Authors and Publishers Ignore Online Reputation Management at Their Own Peril
As the growing eBook market for fiction overtakes the print sector, traditionally-published and self-published authors face a new marketing issue: reputation.
Not just a specific book's reputation, which historically was set by book reviewers, readers and librarians, but also the author's individual reputation. From authors who go on the attack to dispute negative reviews to a single, wildly-popular book reviewer's thrashing of a self-published novel that triggered readers to give it one-star reviews on Amazon while openly admitting they had not read the novel, all it takes is one bad comment to go viral and in an instant, years of work goes down the Internet rabbit hole.

Online Reputation Management — From Rumor to "Fact" in One Tweet
Online reviews aren't new; Amazon has been using them in some form for nearly fifteen years. The role of reviews has changed dramatically in recent years, though, as reviews drive sales via online bookstores. While the precise tinkerings involved in Amazon, Barnes & Noble, and smaller retailers' algorithms aren't publicly known, these algorithms can make or break an author's sales — and reviews are weighted heavily in the algorithms.
Take Amazon's recent Kindle Indie Bookstore, launched on August 10. "Top Rated" books can be featured on the landing page. All twenty featured books have an average of a perfect, five-star rating.
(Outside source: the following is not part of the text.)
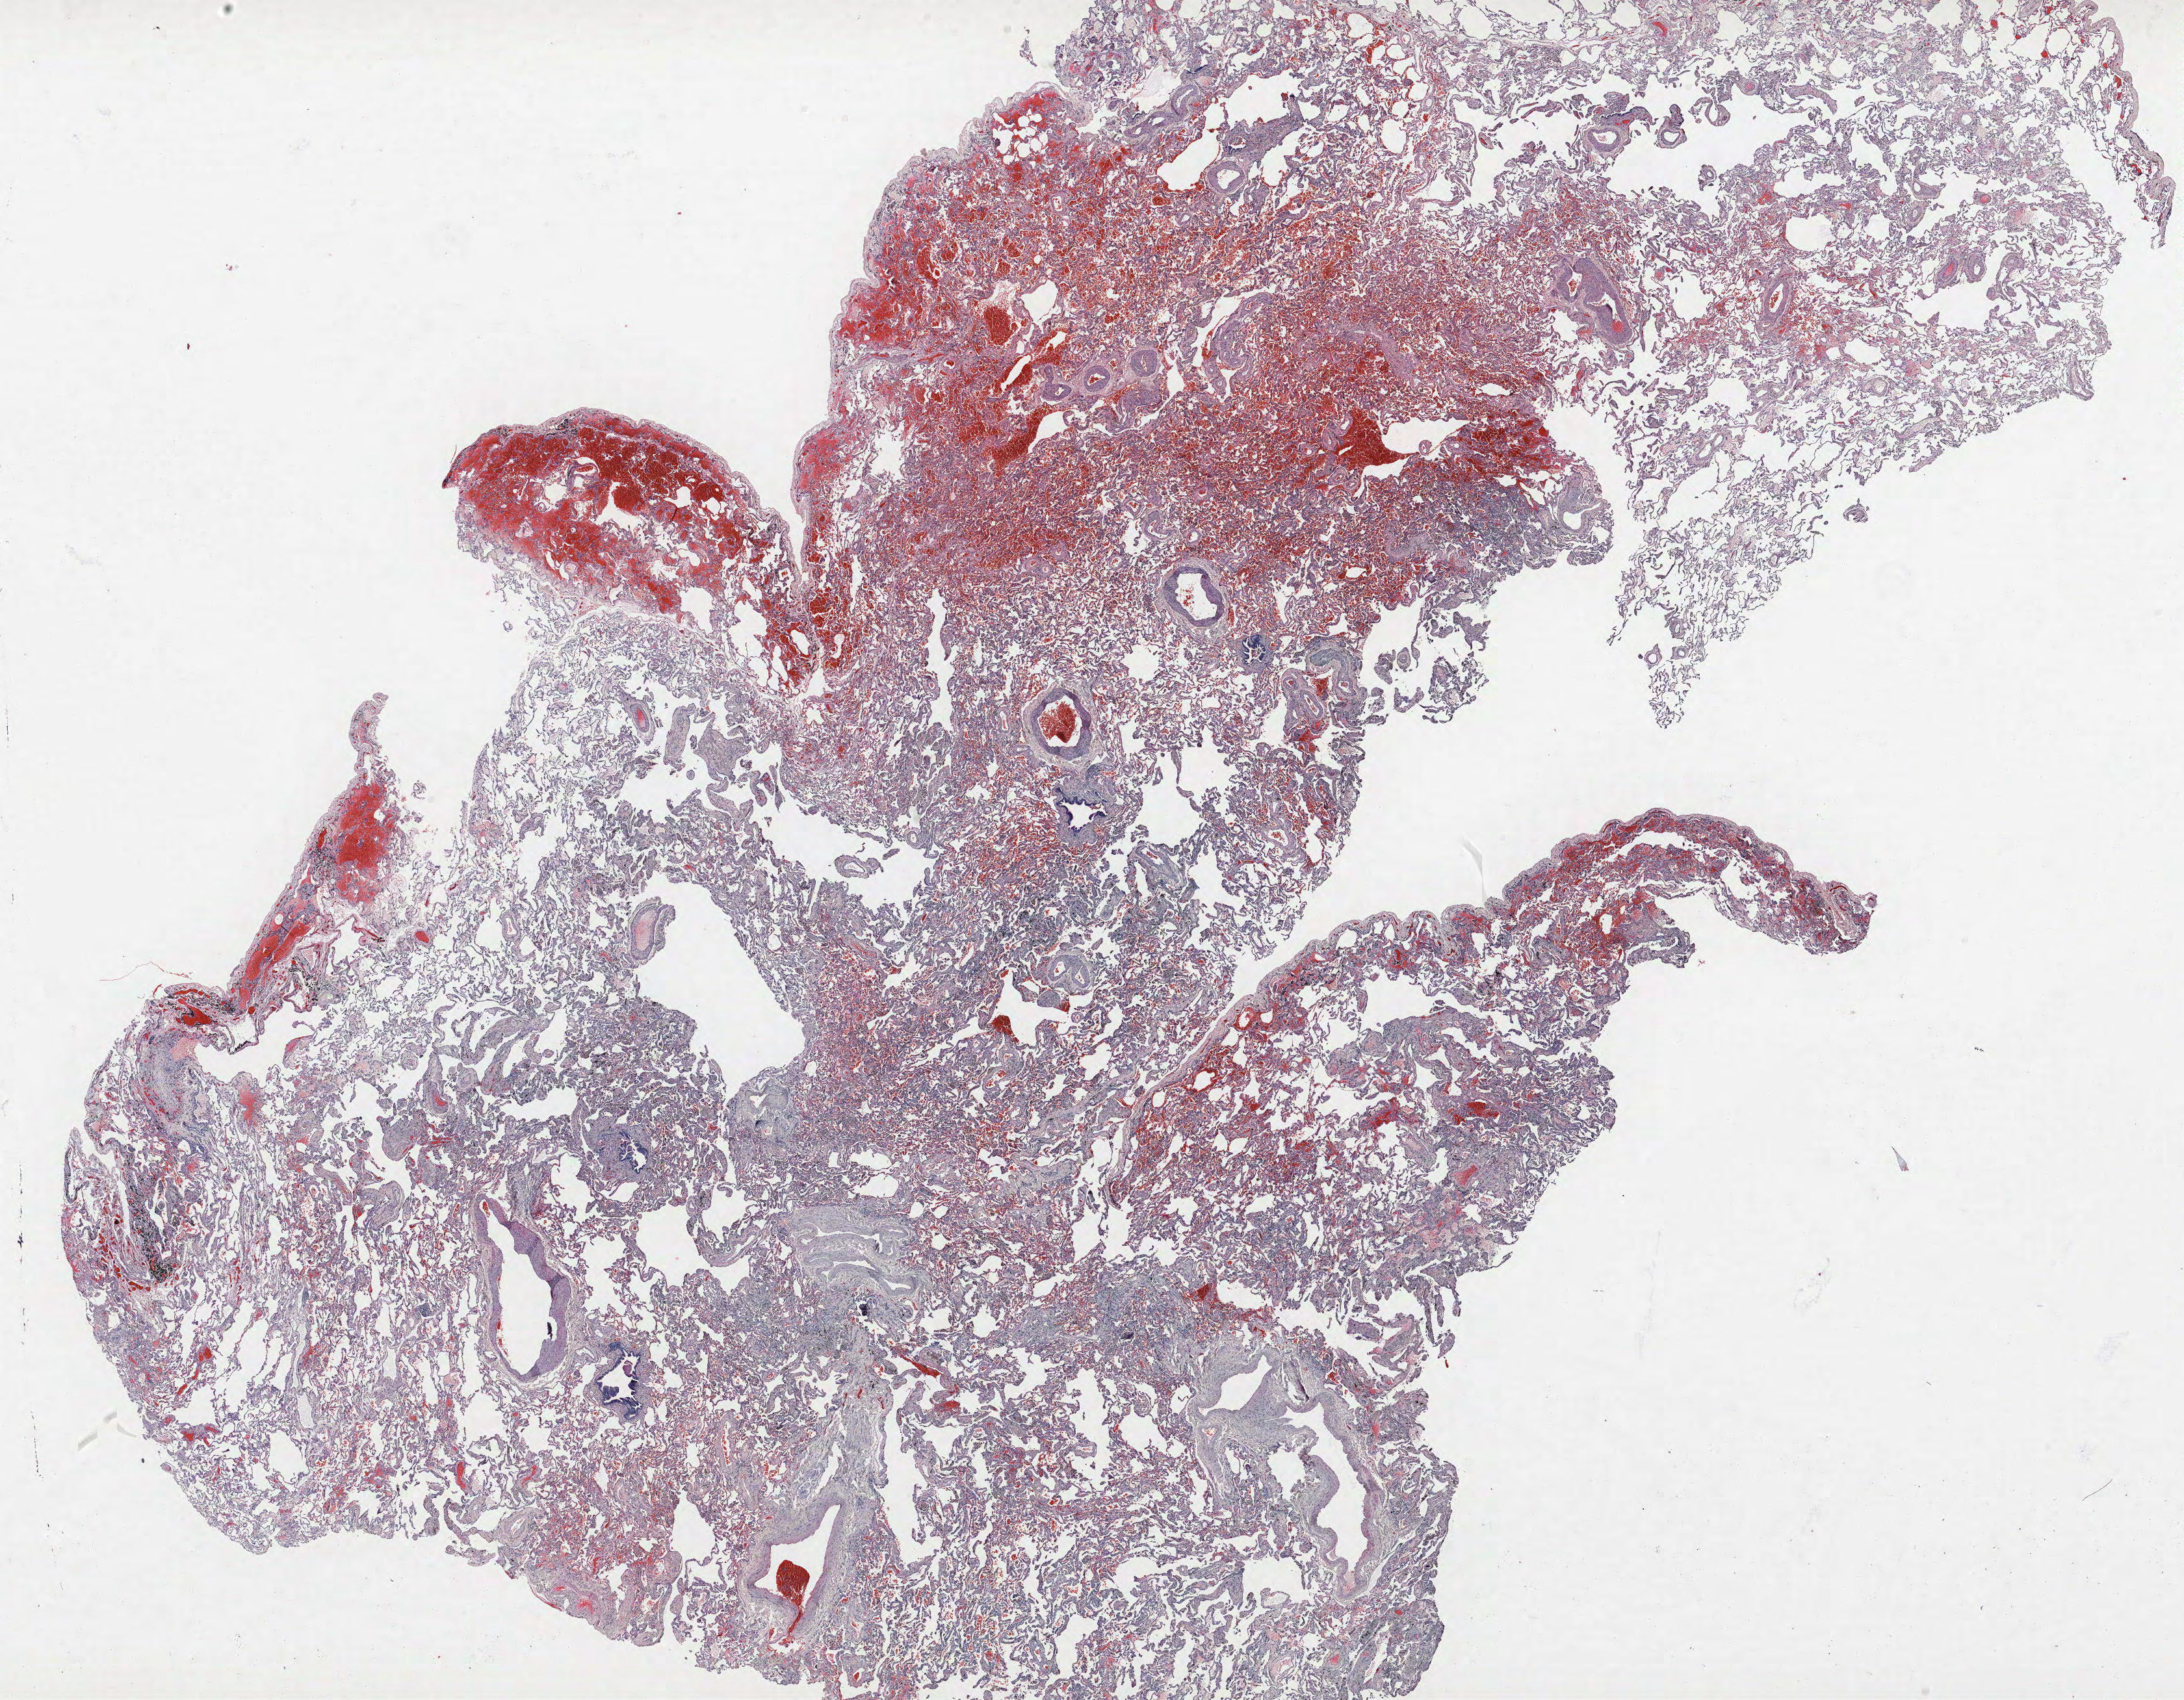
Whole-slide histology image, H&E-stained, shown as a low-resolution overview of the whole scanned area (about 26.9 x 20.9 mm, acquisition: 40x scan); formalin-fixed paraffin-embedded (FFPE) section; lung. Female patient, aged 59 at enrolment. Current smoker at enrolment. Grade: moderately differentiated (G2).
* participant's lung-cancer diagnosis: Squamous cell carcinoma, NOS
* primary tumour location (clinical record): right upper lobe
* stage (AJCC 6th edition): IA
* tumour size (pathology): 28 mm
Reviews, therefore, matter.
Reviews Give Instant Feedback — Like it or Not
And reviews play a large role in any eBook author's online reputation these days. It's not enough to write a great book, hire a strong editor, find a solid book designer, format the eBook and upload, any more than it's enough to write a great book, get an agent, sell to a traditional publisher and then sit back. Active reputation management is now a critical marketing tool.
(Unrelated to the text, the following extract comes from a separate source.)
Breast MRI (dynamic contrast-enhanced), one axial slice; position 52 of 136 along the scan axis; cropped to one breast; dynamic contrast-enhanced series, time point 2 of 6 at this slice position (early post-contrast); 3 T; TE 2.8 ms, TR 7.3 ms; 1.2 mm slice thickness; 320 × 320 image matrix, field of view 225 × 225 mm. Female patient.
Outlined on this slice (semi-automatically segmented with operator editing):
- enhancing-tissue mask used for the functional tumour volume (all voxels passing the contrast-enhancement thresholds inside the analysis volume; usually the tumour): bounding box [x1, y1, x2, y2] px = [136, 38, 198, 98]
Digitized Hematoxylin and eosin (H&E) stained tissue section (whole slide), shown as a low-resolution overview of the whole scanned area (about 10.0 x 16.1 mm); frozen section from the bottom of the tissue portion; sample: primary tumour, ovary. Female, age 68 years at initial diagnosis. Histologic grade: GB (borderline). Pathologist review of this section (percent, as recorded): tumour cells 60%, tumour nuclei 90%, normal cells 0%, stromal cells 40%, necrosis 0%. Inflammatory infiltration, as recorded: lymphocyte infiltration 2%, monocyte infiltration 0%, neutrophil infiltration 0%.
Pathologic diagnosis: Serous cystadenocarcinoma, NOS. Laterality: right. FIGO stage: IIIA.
Retails stores and services learned this the hard way in the first decade of the 21st century, when review sites such as Angie's List, HomeStars, Yelp and Google Places developed enormous libraries of reviews for restaurants, plumbers, electricians, dentists, and more. Thinking about getting a massage? Read what 62 customers thought of your local Massage Envy.
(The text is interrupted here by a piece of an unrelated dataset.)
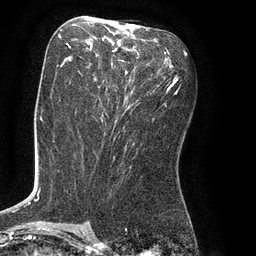
Breast MRI (dynamic contrast-enhanced), one axial slice; position 39 of 80 along the scan axis; cropped to one breast; dynamic contrast-enhanced series, time point 2 of 8 at this slice position (early post-contrast); 3 T; TE 2.1 ms, TR 4.4 ms; 256 × 256 image matrix. Female patient.
Outlined on this slice (semi-automatically segmented with operator editing):
- enhancing-tissue mask used for the functional tumour volume (all voxels passing the contrast-enhancement thresholds inside the analysis volume; usually the tumour): bounding box <66,29,165,105> (left, top, right, bottom; pixels)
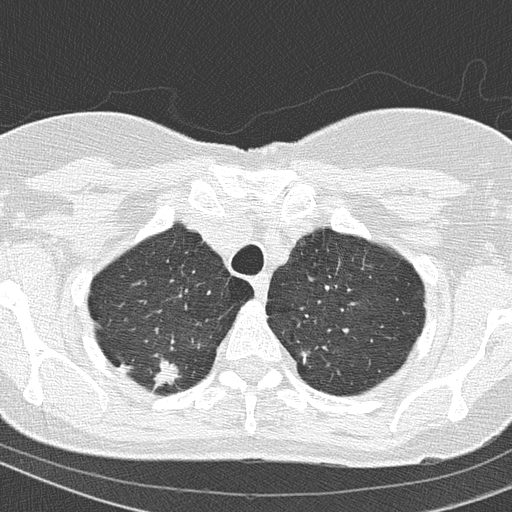
Low-dose screening chest CT, axial slice; baseline screening round; lung window (W 1500 / L -600 HU); slice 24 of 154 in the series. Female participant, aged 67 years at enrolment.
Lesion marked by an expert reader, bounding box <132,346,193,396> (left, top, right, bottom; pixels). Reader record for this screening exam (exam-level; its link to the box is not recorded): non-calcified nodule or mass ≥4 mm, right upper lobe, 15 × 14 mm, spiculated (stellate) margins, soft tissue attenuation.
Author Reputation Online — Readers and Social Media
Want to know more about the author of that great post-apocalyptic zombie take-off on H.G. Wells? Check out social media sites like Goodreads, Shelfari, and LibraryThing. Most important, though, is the every-growing network of readers and bloggers who live in the world of books. If one blogger despises your work and posts a negative review blog post, then cross-posts it to Amazon, Barnes & Noble, LibraryThing and Goodreads, how do you respond?